• _Task requirements_
Reproduce the HRIBO cluster text verbatim from "Example: Run Snakemake" to "on your system.".

• _Supplied text_
· · · · · · ·
Ensure that you use an appropriate <cluster>.yaml for your cluster system. We provide one for SGE and TORQUE based systems.

Example: Run Snakemake in a cluster environment

Warning

Be advised that this is a specific example, the required options may change depending on your system.

We ran the tutorial workflow in a cluster environment, specifically a TORQUE cluster environment. Therefore, we created a bash script torque.sh in our project folder.

vi torque.sh

Note

Please note that all arguments enclosed in <> have to be customized. This script will only work if your cluster uses the TORQUE queuing system.

We proceeded by writing the queuing script:

#!/bin/bash
#PBS -N <ProjectName>
#PBS -S /bin/bash
#PBS -q "long"
#PBS -d <PATH/ProjectFolder>
#PBS -l nodes=1:ppn=1
#PBS -o <PATH/ProjectFolder>
#PBS -j oe
cd <PATH/ProjectFolder>
source activate HRIBO
snakemake --latency-wait 600 --use-conda -s HRIBO/Snakefile --configfile HRIBO/config.yaml --directory ${PWD} -j 20 --cluster-config HRIBO/torque.yaml --cluster "qsub -N {cluster.jobname} -S /bin/bash -q {cluster.qname} -d <PATH/ProjectFolder> -l {cluster.resources} -o {cluster.logoutputdir} -j oe"

We then simply submitted this job to the cluster:

qsub torque.sh

Using any of the presented methods, this will run the workflow on the tutorial dataset and create the desired output files.

Results

The last step will be to aggregate all the results once the workflow has finished running. In order to do this, we provided a script in the scripts folder of HRIBO called makereport.sh.

bash HRIBO/scripts/makereport.sh <reportname_prefix>

Running this command will create a folder where all the results are collected from the workflows final output, it will additionally create compressed file in .zip format.

Note

A detailed explanation of the result files can be found in the result section.

Note

The final result of this example workflow, can be found here .

Warning

As many browsers stopped the support for viewing ftp files, you might have to use a ftp viewer instead.

Runtime

The total runtime of the example workflow, using 12 cores of an AMD EPYC Processor (with IBPB), 1996 MHz CPUs and 64 GB RAM, was 4h04m37s.

The runtime contains the automatic download and installation time of all dependencies by conda and singularity. This step is mainly dependent on the available network bandwidth. In our case it took about 7 minutes.
· · · · · · ·
(Transcribed page contents)
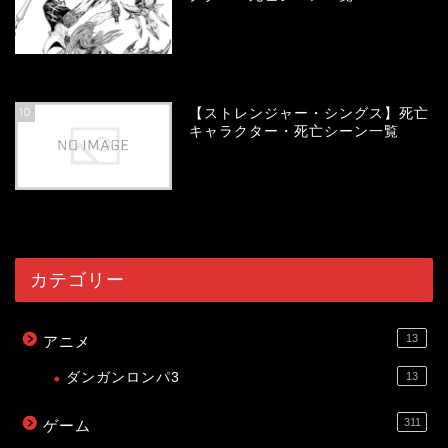
54152
view
10
【ストレンジャー・シングス】死亡
キャラクター・死亡シーン一覧
54084
view
カテゴリー
13
アニメ
ダンガンロンパ3
13
311
ゲーム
· · · · · · ·
• _Output_
Example: Run Snakemake in a cluster environment

Warning

Be advised that this is a specific example, the required options may change depending on your system.